Would you be prepared to test this?
Can you identify a time when you were able to work without crashes?
Do you have the testing repositories enabled?
We should be able to identify packages that seemed to work, roll back to
them, and confirm that at that point all was good.
Will you help with this?
Also, and this is important, it isn’t true that every one experiences
this. Some people do - anecdotally, it’s more common in older hardware,
but it’s not all old hardware, and not even all users with the same
model, and it’s not restricted to there.
There are so many usage patterns in Qubes that it is very difficult to
find these common patterns which will allow full analysis.
I’m taking the freedom to answer even though I wasn’t asked.
I am prepared to test whatever you @unman or some other core team member deems worth testing in this regard. I have two identical T430. One for my actual work, the other for testing/backup/standby.

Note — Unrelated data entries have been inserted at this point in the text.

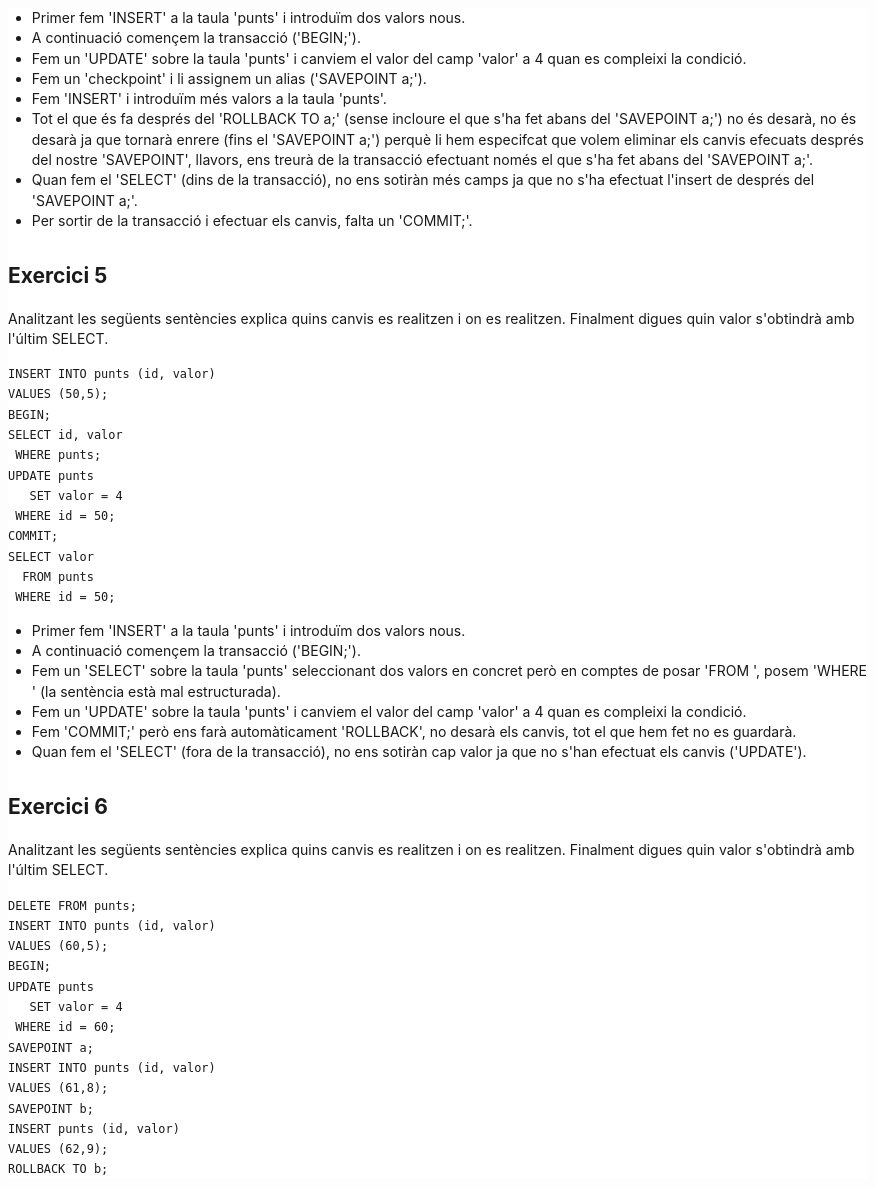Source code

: - Primer fem 'INSERT' a la taula 'punts' i introduïm dos valors nous.
- A continuació començem la transacció ('BEGIN;').
- Fem un 'UPDATE' sobre la taula 'punts' i canviem el valor del camp 'valor' a 4 quan es compleixi la condició.
- Fem un 'checkpoint' i li assignem un alias ('SAVEPOINT a;').
- Fem 'INSERT' i introduïm més valors a la taula 'punts'.
- Tot el que és fa després del 'ROLLBACK TO a;' (sense incloure el que s'ha fet abans del 'SAVEPOINT a;') no és desarà, no és desarà ja que tornarà enrere (fins el 'SAVEPOINT a;') perquè li hem especifcat que volem eliminar els canvis efecuats després del nostre 'SAVEPOINT', llavors, ens treurà de la transacció efectuant només el que s'ha fet abans del 'SAVEPOINT a;'.
- Quan fem el 'SELECT' (dins de la transacció), no ens sotiràn més camps ja que no s'ha efectuat l'insert de després del 'SAVEPOINT a;'.
- Per sortir de la transacció i efectuar els canvis, falta un 'COMMIT;'.

## Exercici 5

Analitzant les següents sentències explica quins canvis es realitzen i on es
realitzen. Finalment digues quin valor s'obtindrà amb l'últim SELECT.

```
INSERT INTO punts (id, valor)
VALUES (50,5);
BEGIN;
SELECT id, valor
 WHERE punts;
UPDATE punts
   SET valor = 4
 WHERE id = 50;
COMMIT;
SELECT valor
  FROM punts
 WHERE id = 50;
```

- Primer fem 'INSERT' a la taula 'punts' i introduïm dos valors nous.
- A continuació començem la transacció ('BEGIN;').
- Fem un 'SELECT' sobre la taula 'punts' seleccionant dos valors en concret però en comptes de posar 'FROM <taula>', posem 'WHERE <taula>' (la sentència està mal estructurada).
- Fem un 'UPDATE' sobre la taula 'punts' i canviem el valor del camp 'valor' a 4 quan es compleixi la condició.
- Fem 'COMMIT;' però ens farà automàticament 'ROLLBACK', no desarà els canvis, tot el que hem fet no es guardarà.
- Quan fem el 'SELECT' (fora de la transacció), no ens sotiràn cap valor ja que no s'han efectuat els canvis ('UPDATE').

## Exercici 6

Analitzant les següents sentències explica quins canvis es realitzen i on es
realitzen. Finalment digues quin valor s'obtindrà amb l'últim SELECT.

```
DELETE FROM punts;
INSERT INTO punts (id, valor)
VALUES (60,5);
BEGIN;
UPDATE punts
   SET valor = 4
 WHERE id = 60;
SAVEPOINT a;
INSERT INTO punts (id, valor)
VALUES (61,8);
SAVEPOINT b;
INSERT punts (id, valor)
VALUES (62,9);
ROLLBACK TO b;
```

For me unfortunately that is back in R4.0 before the kernel changed to 5.x … this was never stable for me. Actually it was quite horrible with several freezes per day.
I agree that these three things are triggers for the crashing, however I’m not certain that it is the starting of VMs that is the issue because copying between VMs is something else that triggers it on my system.
I’m willing to help test, I don’t have the testing repositories enabled currently. For me the crashing that we are discussing in this thread does not occur in the base 4.1.0 iso without any updates applied.
That corresponds with symptoms observred by me. I was nearly to gave up using QubesOS since being up to date on 4.1, it was happening even few times a day.
I am experiencing nearly no freezes since updated dom0 to kernel-latest 5.18.16.
My workflow involves me doing lots of copying between qubes often of files 50+gb in size. Back when this first started happening the logs would always report the crashes as being due to overheating. However in playing around trying to recreate the overheating, I’ve gotten many crashes without any overheat log and with the temperature sensors visible I can see that the system was not overheating.
I’ll keep playing around, but it might be the case that I can now recreate these crashes on demand. Has anyone else encountered crashing doing large transfers between VMs?
Some of the symptoms in this thread sound similar to the issues I have been experiencing over in Crash on dom0 kernel 5.15.57 - in case it helps with the summarisation. The crashy behavior occurs on 5.18, 19, and 20 (aka 6) (but not on 5.15 after .64) usually after suspend resume.